_Instruction_:
Repeat the data verbatim.

[Information shown Boundary: Start]

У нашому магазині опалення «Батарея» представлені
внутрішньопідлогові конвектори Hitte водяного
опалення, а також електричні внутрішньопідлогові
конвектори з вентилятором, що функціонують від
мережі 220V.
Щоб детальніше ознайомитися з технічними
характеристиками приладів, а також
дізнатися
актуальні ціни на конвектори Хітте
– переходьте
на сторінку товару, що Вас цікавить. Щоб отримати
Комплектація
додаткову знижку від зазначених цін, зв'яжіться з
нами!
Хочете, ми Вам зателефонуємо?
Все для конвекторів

[Information shown Boundary: End]

_Problem solution_:
У нашому магазині опалення «Батарея» представлені
внутрішньопідлогові конвектори Hitte водяного
опалення, а також електричні внутрішньопідлогові
конвектори з вентилятором, що функціонують від
мережі 220V.
Щоб детальніше ознайомитися з технічними
характеристиками приладів, а також
дізнатися
актуальні ціни на конвектори Хітте
– переходьте
на сторінку товару, що Вас цікавить. Щоб отримати
Комплектація
додаткову знижку від зазначених цін, зв'яжіться з
нами!
Хочете, ми Вам зателефонуємо?
Все для конвекторів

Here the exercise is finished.